PROBLEM STATEMENT:
Give each line of the entries below as a Markdown table with two columns, Row and Line text. Number the rows in order and omit any blank lines.

SOURCE MATERIAL:

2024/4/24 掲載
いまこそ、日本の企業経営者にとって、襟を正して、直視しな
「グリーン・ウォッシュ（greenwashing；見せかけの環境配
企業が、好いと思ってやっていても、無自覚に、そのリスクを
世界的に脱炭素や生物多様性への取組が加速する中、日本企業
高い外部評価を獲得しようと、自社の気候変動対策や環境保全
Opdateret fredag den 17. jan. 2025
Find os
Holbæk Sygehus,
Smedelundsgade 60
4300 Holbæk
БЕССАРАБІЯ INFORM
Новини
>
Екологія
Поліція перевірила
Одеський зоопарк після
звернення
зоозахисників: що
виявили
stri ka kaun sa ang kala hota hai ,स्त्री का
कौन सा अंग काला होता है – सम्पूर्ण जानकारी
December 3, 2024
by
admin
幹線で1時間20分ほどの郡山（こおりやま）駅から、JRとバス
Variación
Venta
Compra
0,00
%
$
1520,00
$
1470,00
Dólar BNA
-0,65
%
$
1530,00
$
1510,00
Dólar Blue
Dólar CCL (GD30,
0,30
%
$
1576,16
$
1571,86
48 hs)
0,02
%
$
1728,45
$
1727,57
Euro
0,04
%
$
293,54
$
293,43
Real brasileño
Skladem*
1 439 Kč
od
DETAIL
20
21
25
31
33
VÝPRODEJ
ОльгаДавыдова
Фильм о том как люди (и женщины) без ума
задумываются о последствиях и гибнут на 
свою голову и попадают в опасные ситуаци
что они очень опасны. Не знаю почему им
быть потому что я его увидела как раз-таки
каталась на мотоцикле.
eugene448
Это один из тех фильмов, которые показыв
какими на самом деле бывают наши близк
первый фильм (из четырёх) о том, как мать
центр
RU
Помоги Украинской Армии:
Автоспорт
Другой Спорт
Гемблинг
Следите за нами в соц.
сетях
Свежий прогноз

SOLUTION:
| Row | Line text |
|---|---|
| 1 | 2024/4/24 掲載 |
| 2 | いまこそ、日本の企業経営者にとって、襟を正して、直視しな |
| 3 | 「グリーン・ウォッシュ（greenwashing；見せかけの環境配 |
| 4 | 企業が、好いと思ってやっていても、無自覚に、そのリスクを |
| 5 | 世界的に脱炭素や生物多様性への取組が加速する中、日本企業 |
| 6 | 高い外部評価を獲得しようと、自社の気候変動対策や環境保全 |
| 7 | Opdateret fredag den 17. jan. 2025 |
| 8 | Find os |
| 9 | Holbæk Sygehus, |
| 10 | Smedelundsgade 60 |
| 11 | 4300 Holbæk |
| 12 | БЕССАРАБІЯ INFORM |
| 13 | Новини |
| 14 | > |
| 15 | Екологія |
| 16 | Поліція перевірила |
| 17 | Одеський зоопарк після |
| 18 | звернення |
| 19 | зоозахисників: що |
| 20 | виявили |
| 21 | stri ka kaun sa ang kala hota hai ,स्त्री का |
| 22 | कौन सा अंग काला होता है – सम्पूर्ण जानकारी |
| 23 | December 3, 2024 |
| 24 | by |
| 25 | admin |
| 26 | 幹線で1時間20分ほどの郡山（こおりやま）駅から、JRとバス |
| 27 | Variación |
| 28 | Venta |
| 29 | Compra |
| 30 | 0,00 |
| 31 | % |
| 32 | $ |
| 33 | 1520,00 |
| 34 | $ |
| 35 | 1470,00 |
| 36 | Dólar BNA |
| 37 | -0,65 |
| 38 | % |
| 39 | $ |
| 40 | 1530,00 |
| 41 | $ |
| 42 | 1510,00 |
| 43 | Dólar Blue |
| 44 | Dólar CCL (GD30, |
| 45 | 0,30 |
| 46 | % |
| 47 | $ |
| 48 | 1576,16 |
| 49 | $ |
| 50 | 1571,86 |
| 51 | 48 hs) |
| 52 | 0,02 |
| 53 | % |
| 54 | $ |
| 55 | 1728,45 |
| 56 | $ |
| 57 | 1727,57 |
| 58 | Euro |
| 59 | 0,04 |
| 60 | % |
| 61 | $ |
| 62 | 293,54 |
| 63 | $ |
| 64 | 293,43 |
| 65 | Real brasileño |
| 66 | Skladem* |
| 67 | 1 439 Kč |
| 68 | od |
| 69 | DETAIL |
| 70 | 20 |
| 71 | 21 |
| 72 | 25 |
| 73 | 31 |
| 74 | 33 |
| 75 | VÝPRODEJ |
| 76 | ОльгаДавыдова |
| 77 | Фильм о том как люди (и женщины) без ума |
| 78 | задумываются о последствиях и гибнут на  |
| 79 | свою голову и попадают в опасные ситуаци |
| 80 | что они очень опасны. Не знаю почему им |
| 81 | быть потому что я его увидела как раз-таки |
| 82 | каталась на мотоцикле. |
| 83 | eugene448 |
| 84 | Это один из тех фильмов, которые показыв |
| 85 | какими на самом деле бывают наши близк |
| 86 | первый фильм (из четырёх) о том, как мать |
| 87 | центр |
| 88 | RU |
| 89 | Помоги Украинской Армии: |
| 90 | Автоспорт |
| 91 | Другой Спорт |
| 92 | Гемблинг |
| 93 | Следите за нами в соц. |
| 94 | сетях |
| 95 | Свежий прогноз |